__What you are asked to do__
Update the data below so that "common name" becomes "vernacular name" on every line where it occurs. Keep everything else the same.

__Given records__
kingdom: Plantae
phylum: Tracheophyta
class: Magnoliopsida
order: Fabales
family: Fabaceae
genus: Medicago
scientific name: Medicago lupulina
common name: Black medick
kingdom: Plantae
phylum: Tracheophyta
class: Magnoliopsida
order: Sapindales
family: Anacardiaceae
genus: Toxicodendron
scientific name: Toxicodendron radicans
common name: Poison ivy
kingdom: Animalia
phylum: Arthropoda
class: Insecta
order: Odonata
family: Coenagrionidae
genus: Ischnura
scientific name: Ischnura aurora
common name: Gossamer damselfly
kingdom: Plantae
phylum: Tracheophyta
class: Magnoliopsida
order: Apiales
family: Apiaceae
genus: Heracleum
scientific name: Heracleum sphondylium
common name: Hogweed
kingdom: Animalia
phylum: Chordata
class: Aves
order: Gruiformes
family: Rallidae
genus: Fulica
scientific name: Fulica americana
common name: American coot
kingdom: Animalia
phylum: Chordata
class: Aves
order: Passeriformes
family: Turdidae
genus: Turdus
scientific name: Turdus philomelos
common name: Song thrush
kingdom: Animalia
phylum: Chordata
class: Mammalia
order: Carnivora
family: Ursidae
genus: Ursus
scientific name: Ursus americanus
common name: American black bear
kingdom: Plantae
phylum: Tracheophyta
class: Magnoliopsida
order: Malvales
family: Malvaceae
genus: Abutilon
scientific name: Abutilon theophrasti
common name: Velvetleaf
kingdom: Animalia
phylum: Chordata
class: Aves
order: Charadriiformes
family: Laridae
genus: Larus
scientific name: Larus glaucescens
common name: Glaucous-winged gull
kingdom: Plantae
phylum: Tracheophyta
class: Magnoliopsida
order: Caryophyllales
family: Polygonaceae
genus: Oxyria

__Worked answer__
kingdom: Plantae
phylum: Tracheophyta
class: Magnoliopsida
order: Fabales
family: Fabaceae
genus: Medicago
scientific name: Medicago lupulina
vernacular name: Black medick
kingdom: Plantae
phylum: Tracheophyta
class: Magnoliopsida
order: Sapindales
family: Anacardiaceae
genus: Toxicodendron
scientific name: Toxicodendron radicans
vernacular name: Poison ivy
kingdom: Animalia
phylum: Arthropoda
class: Insecta
order: Odonata
family: Coenagrionidae
genus: Ischnura
scientific name: Ischnura aurora
vernacular name: Gossamer damselfly
kingdom: Plantae
phylum: Tracheophyta
class: Magnoliopsida
order: Apiales
family: Apiaceae
genus: Heracleum
scientific name: Heracleum sphondylium
vernacular name: Hogweed
kingdom: Animalia
phylum: Chordata
class: Aves
order: Gruiformes
family: Rallidae
genus: Fulica
scientific name: Fulica americana
vernacular name: American coot
kingdom: Animalia
phylum: Chordata
class: Aves
order: Passeriformes
family: Turdidae
genus: Turdus
scientific name: Turdus philomelos
vernacular name: Song thrush
kingdom: Animalia
phylum: Chordata
class: Mammalia
order: Carnivora
family: Ursidae
genus: Ursus
scientific name: Ursus americanus
vernacular name: American black bear
kingdom: Plantae
phylum: Tracheophyta
class: Magnoliopsida
order: Malvales
family: Malvaceae
genus: Abutilon
scientific name: Abutilon theophrasti
vernacular name: Velvetleaf
kingdom: Animalia
phylum: Chordata
class: Aves
order: Charadriiformes
family: Laridae
genus: Larus
scientific name: Larus glaucescens
vernacular name: Glaucous-winged gull
kingdom: Plantae
phylum: Tracheophyta
class: Magnoliopsida
order: Caryophyllales
family: Polygonaceae
genus: Oxyria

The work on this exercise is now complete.